On the hearing of the motion for partial summary judgment in respect of the franchisee’s rescission claim, the Ontario Superior Court of Justice held that the franchisor’s failure to disclose litigation against a former franchisee of the system constituted a material fact, but that the deficiency “fail[ed] to come anywhere close to the type of deficient disclosure that amounts, in law, to no disclosure at all”.[4]  For an overview of the original decision, please click here.

In a unanimous ruling, the Ontario Court of Appeal dismissed the franchisee’s appeal, finding that the undisclosed litigation did not entitle the franchisee to the remedy of rescission and, in any event, did not constitute a “material fact” for purposes of the AWA.  In arriving at this conclusion, the court referred to s. 2(5) of the AWA Regulations[5] (the “Regulations”), which requires that every disclosure document include:

A statement, including a description of details, indicating whether the franchisor, the franchisor’s associate or a director, general partner or officer of the franchisor has been found liable in a civil action of misrepresentation, unfair or deceptive business practices or violating a law that regulates franchises or businesses, including a failure to provide proper disclosure to a franchisee, or if a civil action involving such allegations is pending against the person.

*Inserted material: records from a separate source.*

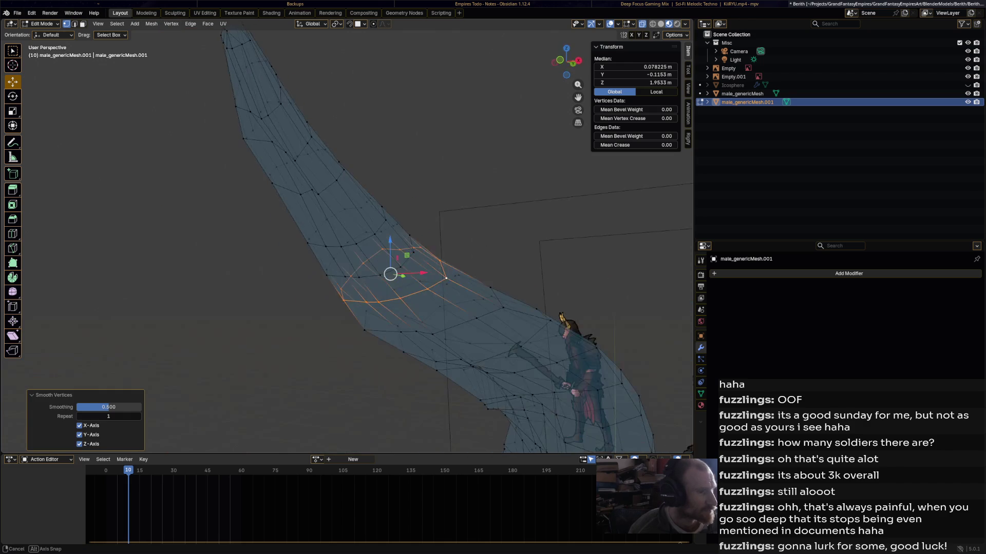
pyautogui.press('ctrl+z')
pyautogui.scroll(4, 565, 369)
pyautogui.click(151, 23)
pyautogui.click(171, 24)
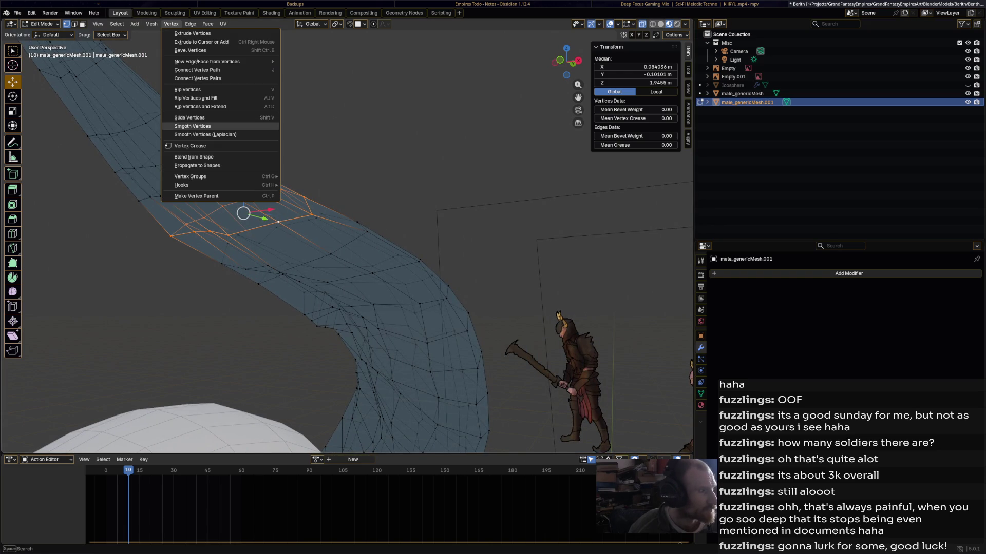
pyautogui.click(192, 126)
pyautogui.moveTo(329, 257); pyautogui.dragTo(380, 241, button='middle')
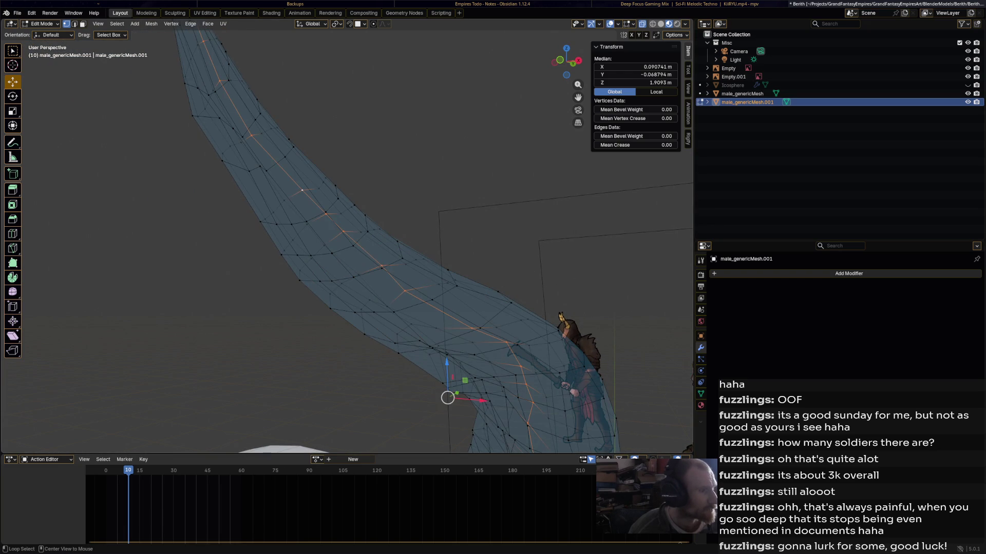
pyautogui.keyDown('alt'); pyautogui.click(259, 171); pyautogui.keyUp('alt')
pyautogui.click(171, 24)
pyautogui.click(192, 126)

While the court avoided any suggestion that the only type of litigation requiring disclosure is that falling squarely within s. 2(5) of the Regulations, the court affirmed that s. 2(5) informs the fact-specific analysis of whether litigation involving a franchisor is material.  In the words of the court:

Ongoing or prospective litigation involving the franchisor is not, by definition, a material fact.  Of course, the litigation must be disclosed if it falls within the description contained in s. 2(5) of the regulations.  But if the litigation in issue does not fall within that description, then whether it is a material fact, as contemplated by the Act, will be a question of fact determined on a case-by-case basis.  Because the analysis is highly fact-specific, no bright-line rule can be articulated.[6]

The court also emphasized that the litigation at issue was commenced by the franchisor at the request, and for the benefit, of its franchisees, that the litigation did not present a potential liability attaching to the system, and that the litigation did not have a financial impact on the franchisee’s operations.  For these reasons, the Court of Appeal concluded that the litigation did not constitute a “material fact” and that its omission from the franchisor’s disclosure document did not render the disclosure deficient.

Franchisors are encouraged to consult with a franchise lawyer to determine whether ongoing or prospective litigation ought to be disclosed pursuant to s. 2(5) of the Regulations or s. 5(4)(a) of the AWA, or whether such litigation may be safely disregarded for disclosure purposes.

[1] S.O. 2000, c. 3.

[2] Ibid., s. 5(4)(a).

[3] 2015 ONCA 258.

[4]  Caffe Demetre Franchising Corp. v. 2249027 Ontario Inc., 2014 ONSC 2133  ¶ 51.

[5] O. Reg. 581/00.

[6] Caffé Demetre, supra note 3 ¶ 59.